A conversion of the Swiss Francs credits into the Romanian currency (lei) at the historical rate would generate 5.7 billion lei in losses (0.8 pct of the Gross Domestic Product), and the conversion of all credits in foreign currency (Francs plus Euros) at the historical rate of the moment they were granted, would generate 9.8 billion lei in losses (1.4 pct of the GDP), on Friday said the National Bank of Romania (BNR)’s governor, Mugur Isarescu (photo) in a press conference on the issues generated by the Swiss Franc’s soaring.
‘Who is going to support all these losses? Mr. Piperea perhaps (lawyer Gheorghe Piperea – editor’s note)!” the BNR governor asked rhetorically.

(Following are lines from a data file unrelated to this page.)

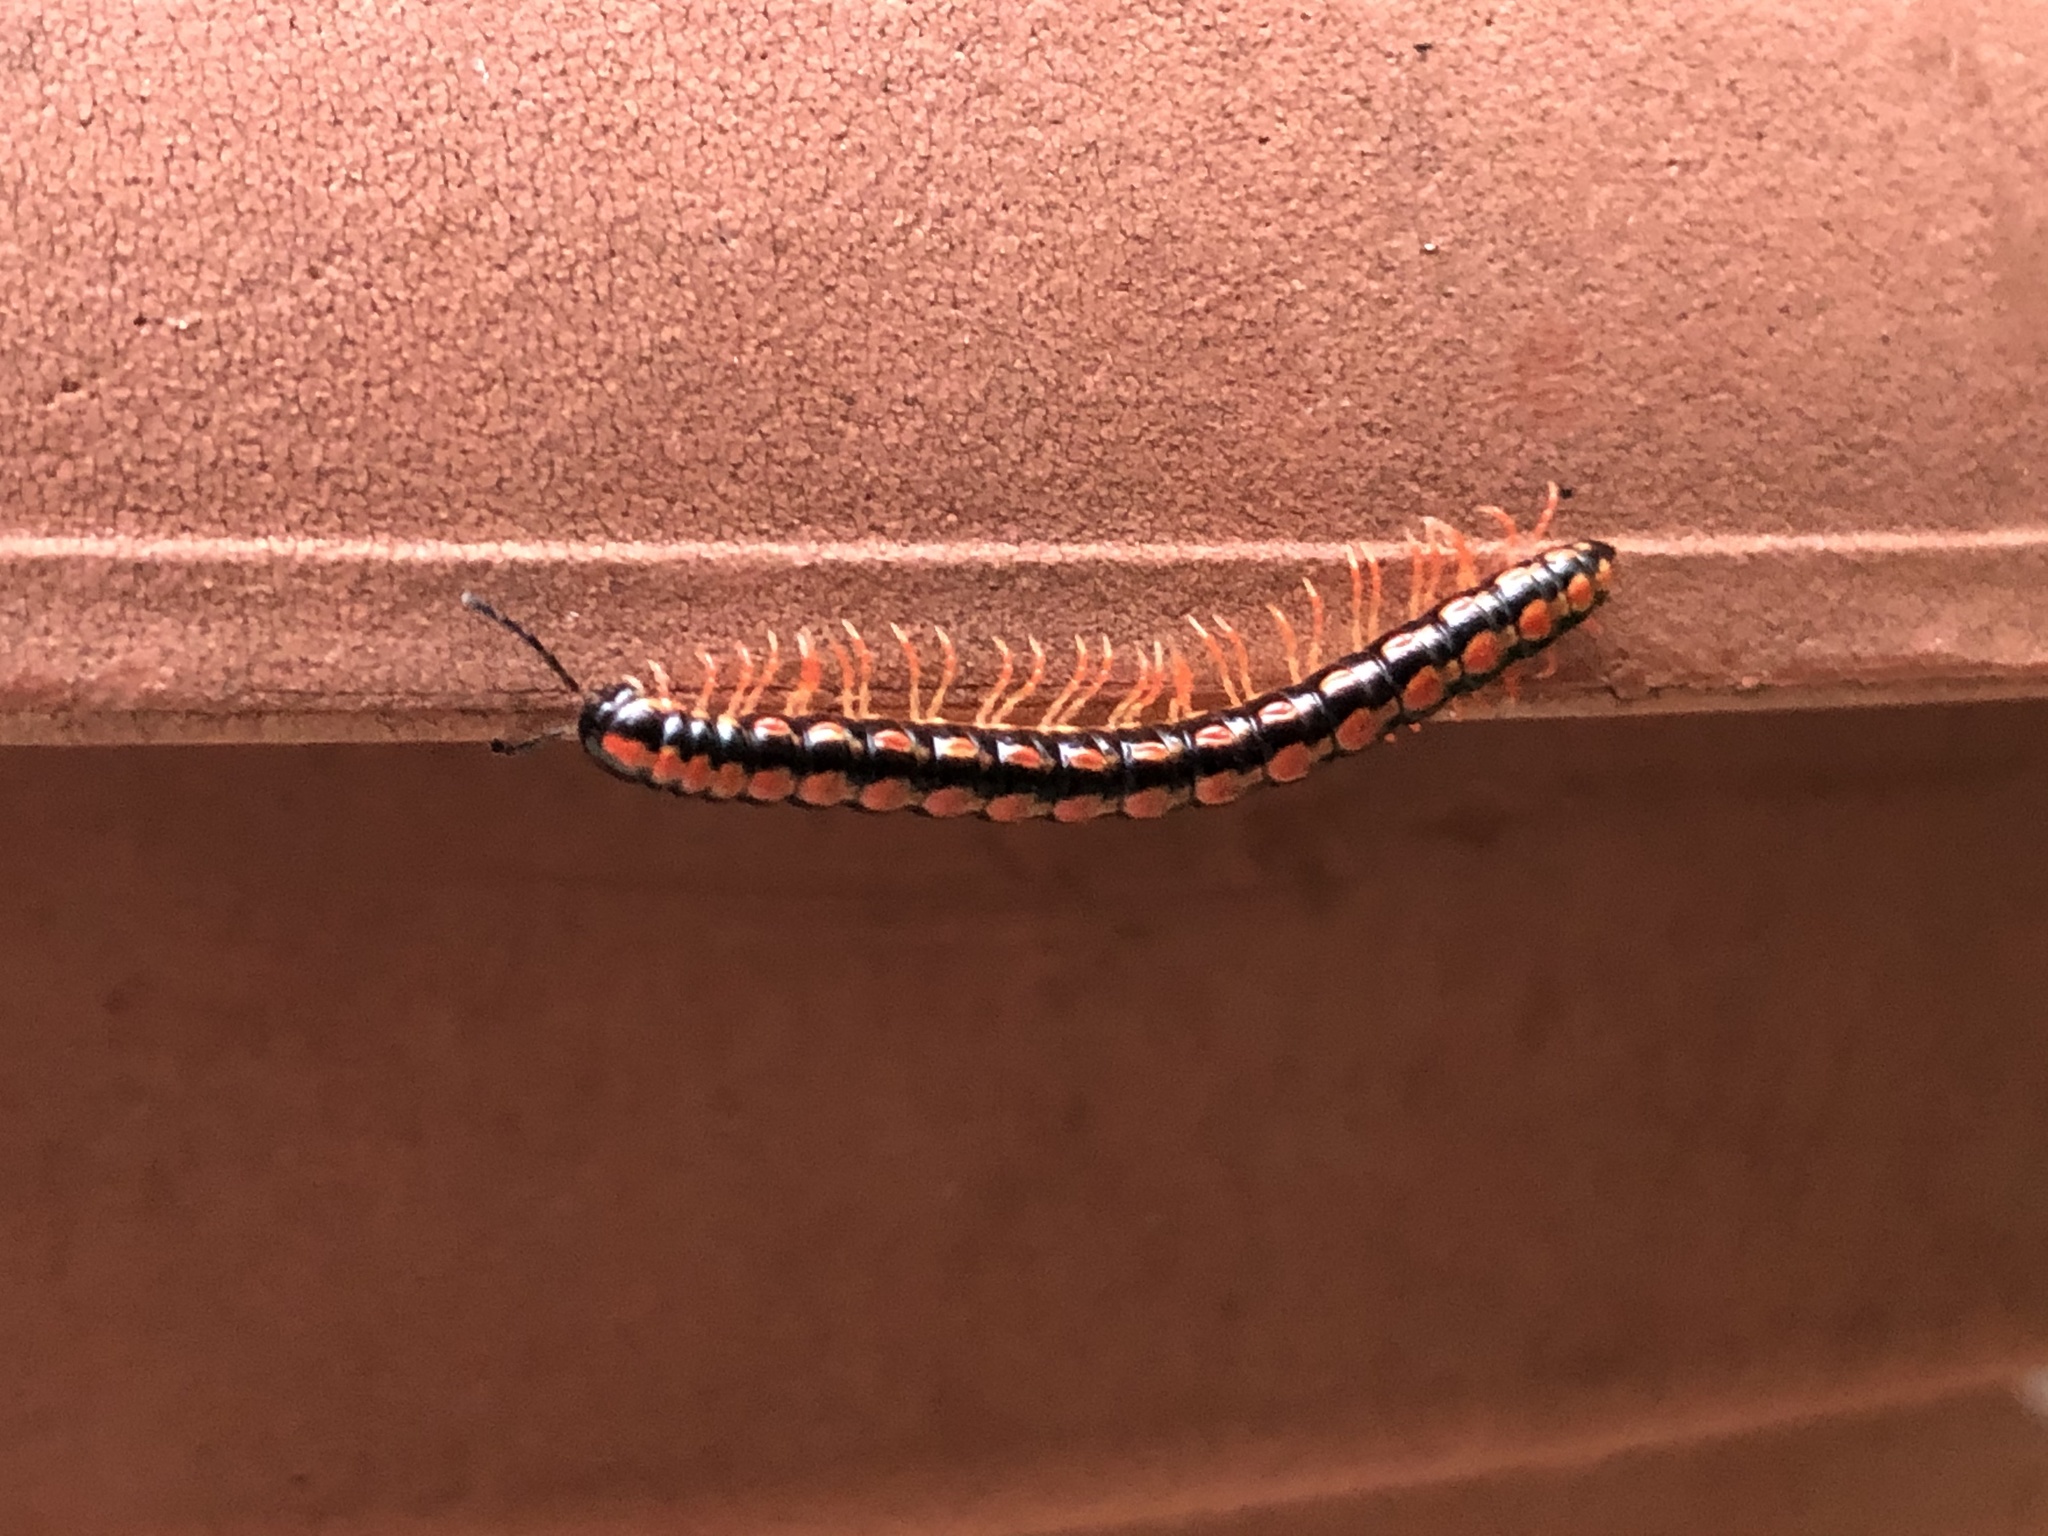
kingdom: Animalia
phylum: Arthropoda
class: Diplopoda
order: Polydesmida
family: Paradoxosomatidae
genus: Helicorthomorpha
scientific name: Helicorthomorpha holstii
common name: Millipede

The central bank’s chief presented a series of calculations regarding the credits’ conversion, of which results that a conversion carried out at the historical rate plus 30 pct would mean total losses of 3.9 billion lei (0.5 pct of the GDP), in case of all the credits in Swiss Francs, and 4.2 billion lei (0.6 pct of the GDP) in case of all credits in Swiss Francs and Euros.
Mugur Isarescu warned that, in case of a credits’ conversion at historical rate, three or four banks in the system would need significant capital infusions, in which case the bank could sue the state to recover its money.
‘We had a problem with a small bank, which represented 0.5 pct of the system, the Bank of Cyprus, and we’ve learned what the contagiousness effect means,’ Isarescu explained quoted by Agerpres.